══ Data ══

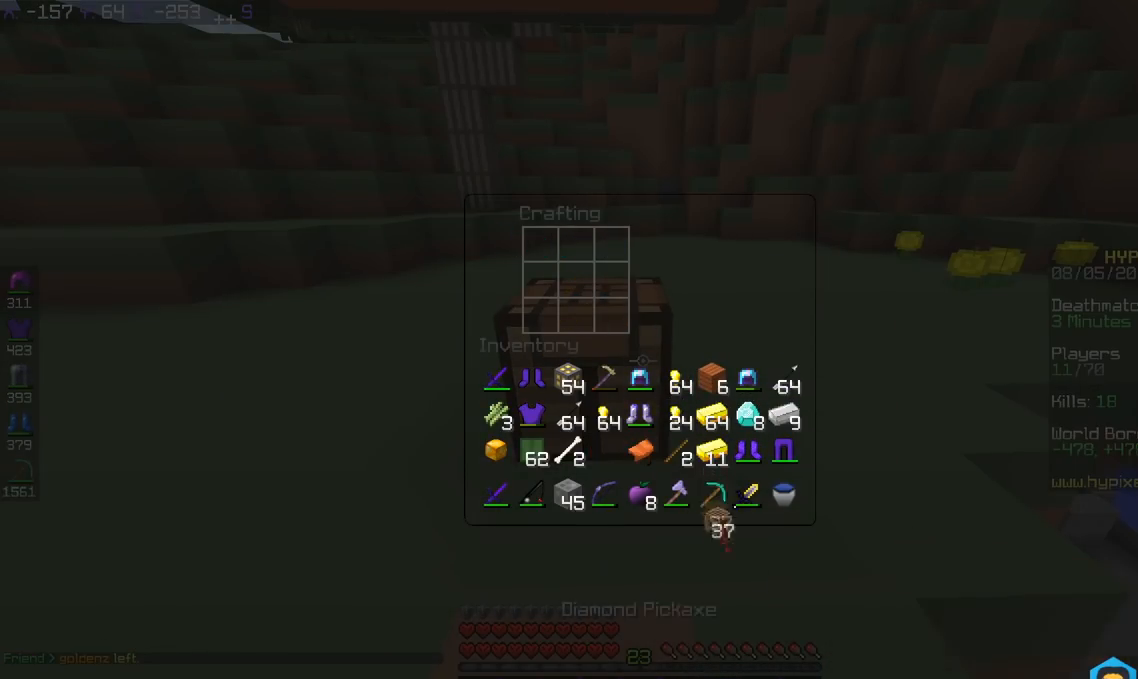
{"keys": ["w"], "events": [[134, "w", "down"]]}
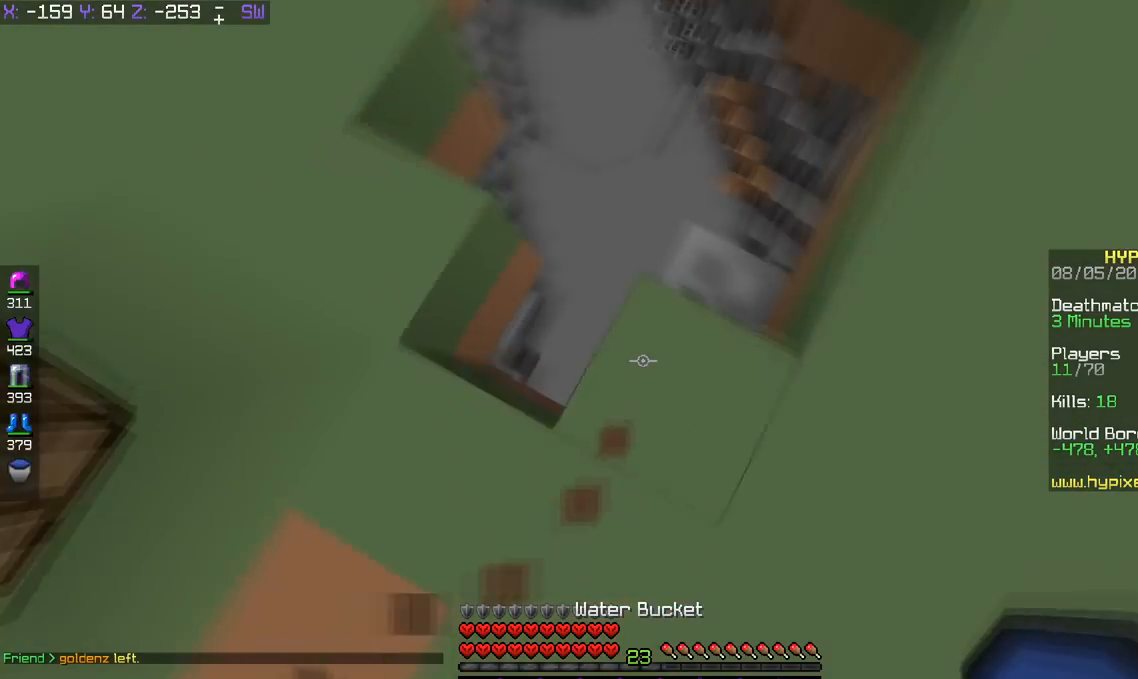
{"keys": [], "events": [[133, "a", "down"], [133, "w", "up"], [183, "a", "up"]]}
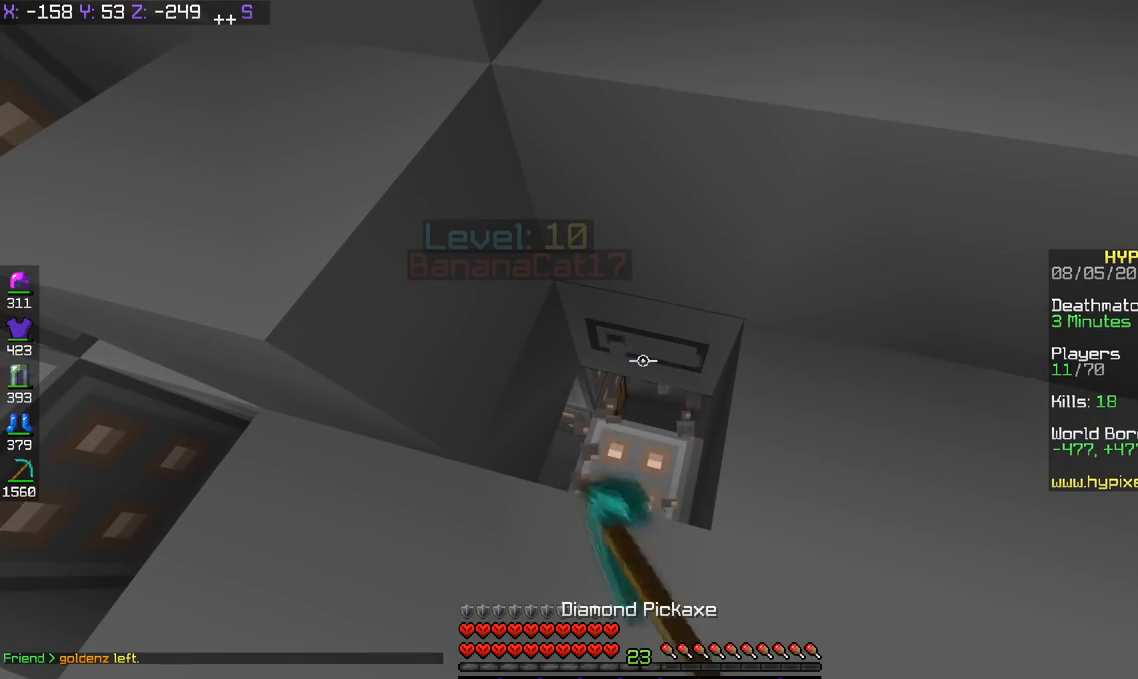
{"keys": ["d", "w"], "events": [[334, "w", "down"], [484, "d", "down"]]}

═══

> [Exercise details]
Set down all the data again exactly as above, pictures excluded.

> [Response]
{"keys": ["w"], "events": [[134, "w", "down"]]}
{"keys": [], "events": [[133, "a", "down"], [133, "w", "up"], [183, "a", "up"]]}
{"keys": ["d", "w"], "events": [[334, "w", "down"], [484, "d", "down"]]}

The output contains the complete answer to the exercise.